Y la vi a Verónica. Todo eso me pasó. Fueron como dos segundos, una eternidad. Mi mente se atropellaba contra la pared. De repente, ella: repelente...Todo eso. Me sentí acechado, incongruente. Nunca debió aparecer, nunca debió volver del perecer. Sin embargo, de pié, parecía su ser. Toser y volver a ver. Volver a imaginarla, a percibirla, a escucharla, a soportar su terrible carga. Toso eso. Ahí, a dos pasos, la mochila de los días y las noches yendo a golpearle la puerta hasta que, detrás de esa consistente y tuerta frontera de madera, irrumpía altiva y constante su sonrisa muerta.
El juego contenía la adrenalina de lo novedoso, lo noveloso y no meloso. El ring-raje, el ring-garche: el ring. Sobre todo. Sobre la lona, dos titanes con la soberbia cobijada y desplegada, desnuda, horizontal. Uno contra el otro, partes de uno contra retazos del otro, retándose. Y después a juntar los restos. Entonces, desterrado y aterrado, ir y volver de su ira encarnizada, encarnalizada, encarnada. Como un pez, caer en la trampa una y otra vez, haciendo burbujas por la vida, por la ruina, por la mujer que arruina.
Otra vez ella, la excitante canción fúnebre, la risa despreciable, la despreciativa, la vengativa. La deboración, la anorexia, la bulimia; la anorexia y la bulimia sexuales. La violación, la obsesión, la adoración, la dolación, la añoración, la lección. La bella en la bestia, la siesta incesta. El hijo, sus ojos, los enojos. Los ataques intempestivos, los violentos atracos, los rayes injustificados. Como si nunca hubiésemos fornicado (eso pensaba ante cada uno de sus enajenados enojos). Ella, la felicidad abortada, la ferocidad, la fuerza por no caer, la fuerza porno…Y, aún así, caer de sus manos al error, descender al horror, habitar colores decolorados, inventar proezas pobres y abrigarse en la envolvente pobreza que, como un contraste irremediable a la exhuberancia pasional, la perseguía.

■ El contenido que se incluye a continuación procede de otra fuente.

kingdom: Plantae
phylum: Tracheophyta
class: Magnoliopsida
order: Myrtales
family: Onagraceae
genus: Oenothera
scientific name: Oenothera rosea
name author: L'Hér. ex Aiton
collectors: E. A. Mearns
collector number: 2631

En Verónica convergían el culo de la televisión y la espalda del mundo a la ilusión. De ahí su ambiguo apetito, su ánimo autodestructivo y su palabra insurgente. Su nítida voz profunda abominaba a quien pudiera vulnerarla, vomitaba, derramaba desechos; retribuía con ironía la nalgada de su desdichada vida en el trasero del mundo. Su irreverencia demolía, me dolía. Aunque parecieron más, fueron dos años de jugar con la suerte, de penetrar a la muerte. Que gemía de placer. Pero aquellos gemidos eran preludios de los quejidos, onomatopeyas similares a los penares.
Pasaron nueve estaciones de cobarde indiferencia. Sorpresivamente, a las cinco de la nada, bajo un enlutado cielo de mayo, Verónica emergió del olvido conciente y sonrió: la excepción. Fueron dos segundos (como al comienzo de aquella relación). Dos segundos, dos seres suplentes, dos al costado de la vida, el reemplazo de lo mal perdido, el ejemplo de lo mal nacido. Después de tanto tiempo, verla en el subte fue una locura, quizás la definitiva. Cuántos calendarios, cuántos años haciéndole el amor impetuosamente, lujuriosamente, relamidamente, fervorosamente. Años rotundos, curvos y oscuros, como sus ojos pozos ciegos. Años de pasos en falso. Años densos, transgredidos, transgresores, groseros. Años yendo, volviendo y cayendo. Años en el retoño y en el otoño. Años como rayos. Arañazos.